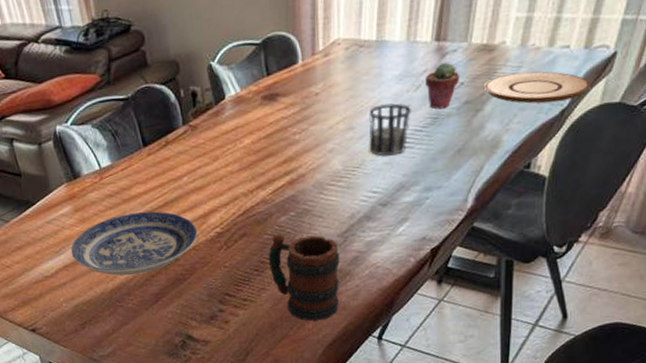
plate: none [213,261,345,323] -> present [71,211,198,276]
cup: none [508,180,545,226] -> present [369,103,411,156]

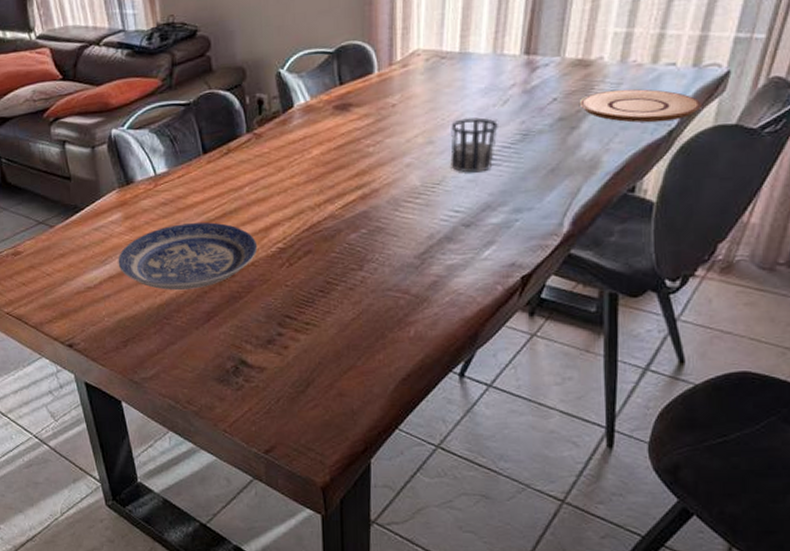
mug: present [268,234,340,321] -> none [335,253,416,351]
potted succulent: present [425,62,460,109] -> none [514,76,553,125]

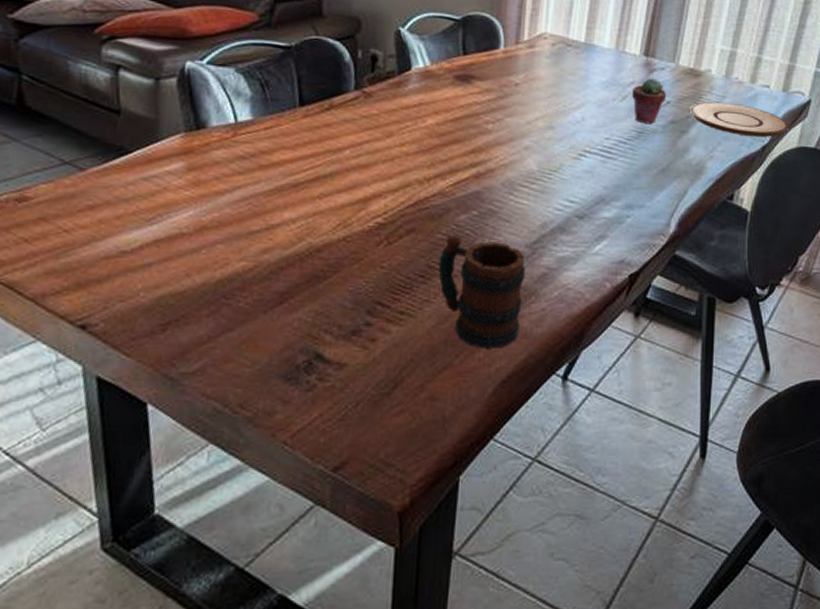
plate: present [118,222,258,290] -> none [169,183,353,264]
mug: none [335,253,416,351] -> present [438,235,525,349]
cup: present [450,117,498,173] -> none [569,108,616,164]
potted succulent: none [514,76,553,125] -> present [632,78,667,125]

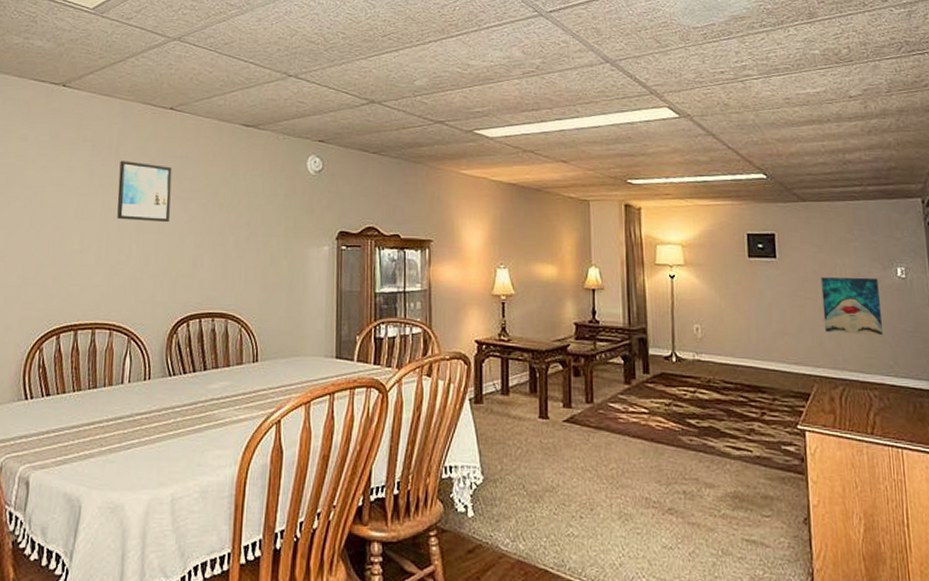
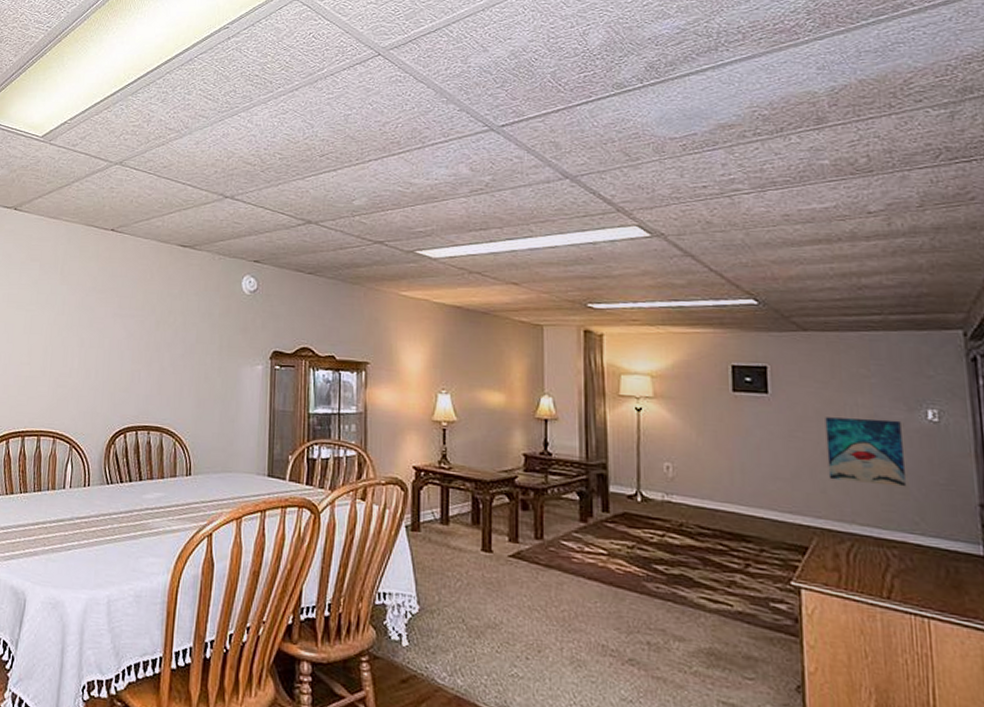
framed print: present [117,160,173,223] -> none [61,279,113,339]

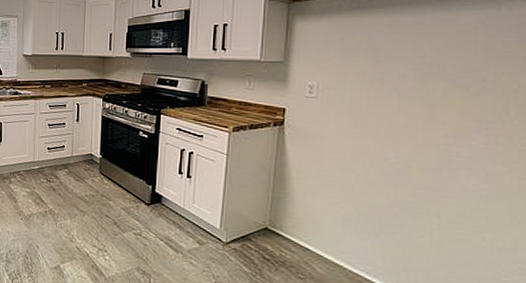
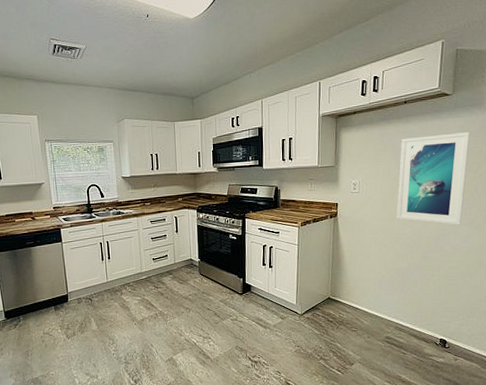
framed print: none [371,30,498,157] -> present [396,132,471,225]

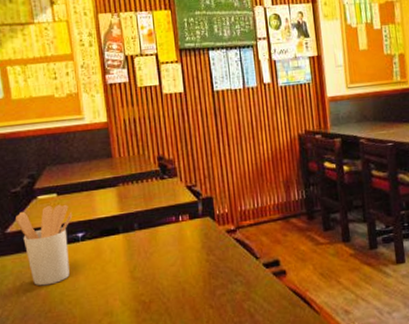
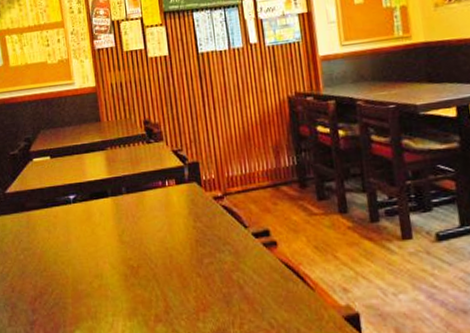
utensil holder: present [16,204,72,286] -> none [14,167,64,246]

[TO-DO ITEM] Where does the string "potted" appear in the records above? Show every line that holds it.

[EXERCISE RESULT]
potted succulent: present [425,62,460,109] -> none [514,76,553,125]
potted succulent: none [514,76,553,125] -> present [632,78,667,125]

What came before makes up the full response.